:: Data excerpts ::
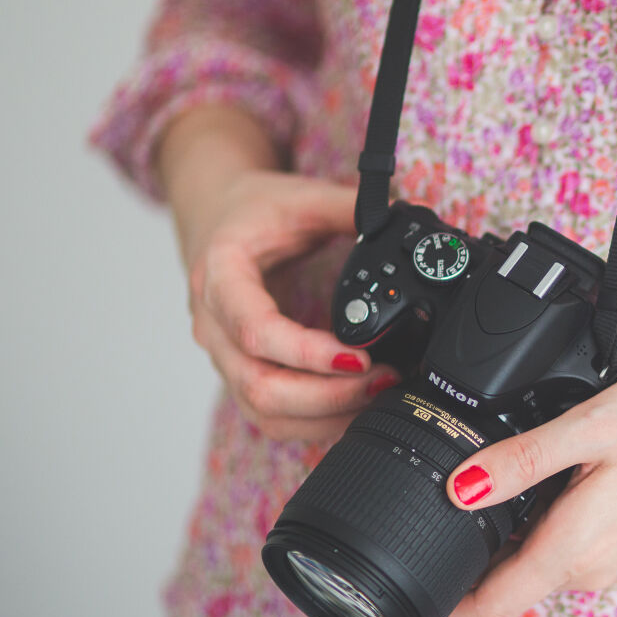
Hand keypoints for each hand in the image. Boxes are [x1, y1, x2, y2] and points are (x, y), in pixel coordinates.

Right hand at [176, 168, 398, 441]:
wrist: (214, 219)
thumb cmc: (253, 211)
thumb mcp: (301, 197)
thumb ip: (349, 207)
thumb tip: (403, 215)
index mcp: (219, 276)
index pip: (254, 331)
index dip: (307, 353)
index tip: (359, 357)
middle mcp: (213, 326)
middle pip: (260, 386)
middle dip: (328, 395)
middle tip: (384, 380)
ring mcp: (223, 356)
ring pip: (265, 410)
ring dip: (325, 414)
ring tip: (379, 394)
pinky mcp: (239, 373)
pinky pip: (271, 415)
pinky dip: (315, 420)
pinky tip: (355, 407)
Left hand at [437, 361, 616, 616]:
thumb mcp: (590, 427)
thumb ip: (521, 462)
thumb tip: (457, 490)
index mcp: (575, 550)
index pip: (492, 610)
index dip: (443, 610)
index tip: (404, 587)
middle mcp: (593, 568)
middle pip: (508, 586)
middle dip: (466, 560)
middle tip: (427, 508)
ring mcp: (615, 558)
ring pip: (537, 563)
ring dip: (503, 538)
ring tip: (478, 483)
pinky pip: (567, 547)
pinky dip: (538, 524)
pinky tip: (538, 476)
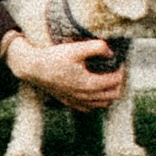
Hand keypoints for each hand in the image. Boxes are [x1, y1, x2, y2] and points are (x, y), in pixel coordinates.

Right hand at [2, 23, 128, 114]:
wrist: (35, 69)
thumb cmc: (55, 57)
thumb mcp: (76, 48)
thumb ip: (97, 48)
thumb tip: (112, 52)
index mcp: (89, 84)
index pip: (114, 82)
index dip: (120, 71)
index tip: (119, 61)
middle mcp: (85, 97)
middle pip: (112, 96)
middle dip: (118, 83)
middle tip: (116, 70)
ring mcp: (77, 102)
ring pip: (102, 104)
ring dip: (109, 93)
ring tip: (108, 78)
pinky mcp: (70, 102)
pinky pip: (90, 107)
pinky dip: (97, 100)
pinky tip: (94, 88)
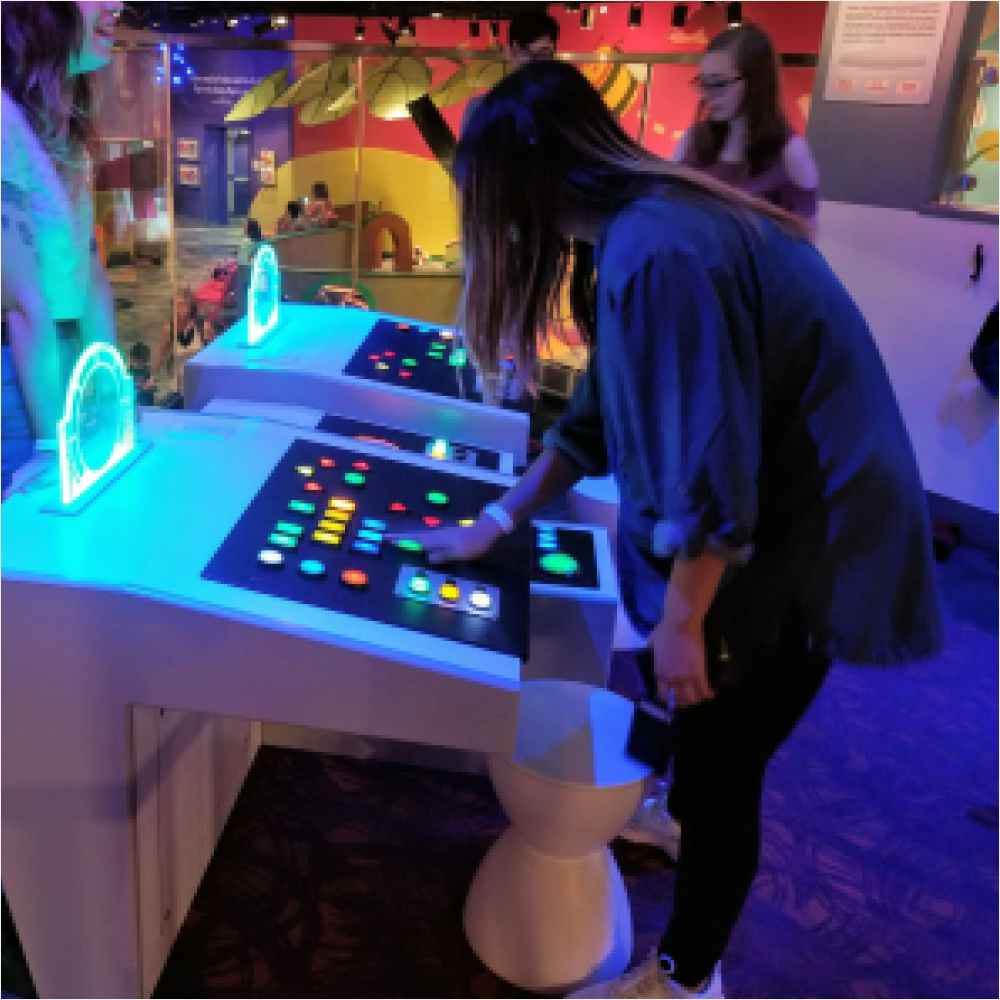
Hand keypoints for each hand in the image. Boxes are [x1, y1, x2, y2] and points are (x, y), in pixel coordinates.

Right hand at [387, 516, 502, 565]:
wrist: (485, 530)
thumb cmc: (473, 543)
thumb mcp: (458, 553)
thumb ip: (442, 555)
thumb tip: (428, 557)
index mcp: (437, 538)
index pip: (415, 539)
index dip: (401, 539)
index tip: (386, 538)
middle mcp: (436, 534)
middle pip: (415, 535)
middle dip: (401, 537)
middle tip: (386, 537)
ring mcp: (441, 533)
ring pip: (421, 536)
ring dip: (409, 537)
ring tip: (398, 539)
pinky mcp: (446, 534)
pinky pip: (428, 537)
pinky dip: (419, 538)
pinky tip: (420, 542)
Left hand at [650, 619, 713, 707]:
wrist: (680, 623)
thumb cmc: (665, 630)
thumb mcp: (651, 643)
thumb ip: (650, 653)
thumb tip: (648, 653)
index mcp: (659, 672)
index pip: (662, 695)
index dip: (669, 700)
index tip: (673, 699)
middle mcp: (671, 678)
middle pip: (678, 700)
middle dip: (683, 702)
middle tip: (688, 699)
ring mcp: (685, 676)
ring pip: (692, 698)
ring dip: (696, 699)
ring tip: (700, 697)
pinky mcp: (699, 671)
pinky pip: (704, 689)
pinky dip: (709, 694)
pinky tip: (712, 694)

:: Problem statement ::
The expected output is the lines above from the one containing "middle mcp: (85, 97)" to the one containing "ring pip: (421, 536)", both ends included, reproduced exactly with every picture left out.

:: Response area ::
middle mcp: (85, 97)
middle pip: (112, 96)
middle dip: (118, 83)
middle tip: (116, 70)
ring mcp: (77, 102)
ring pip: (102, 104)
ring dip: (109, 93)
ring tip: (108, 78)
pinky mcp: (70, 102)
pinky pip: (90, 107)
pinky dip: (97, 100)
pinky tip: (94, 88)
Hand keypoints for each hand in the image. Boxes are [x1, y1, x2, y2] and points are (x, y), in pixel coordinates.

Right hand at [387, 516, 502, 565]:
wrist: (485, 530)
thumb cmc: (473, 543)
thumb mcp: (458, 553)
thumb ip: (442, 555)
thumb tip: (428, 557)
index mcp: (437, 538)
index pip: (415, 539)
index dip: (401, 539)
index tip: (386, 538)
middle mcp: (436, 534)
middle pip: (415, 535)
middle dip: (401, 537)
middle tip: (386, 537)
ring mcp: (441, 533)
ring pip: (421, 536)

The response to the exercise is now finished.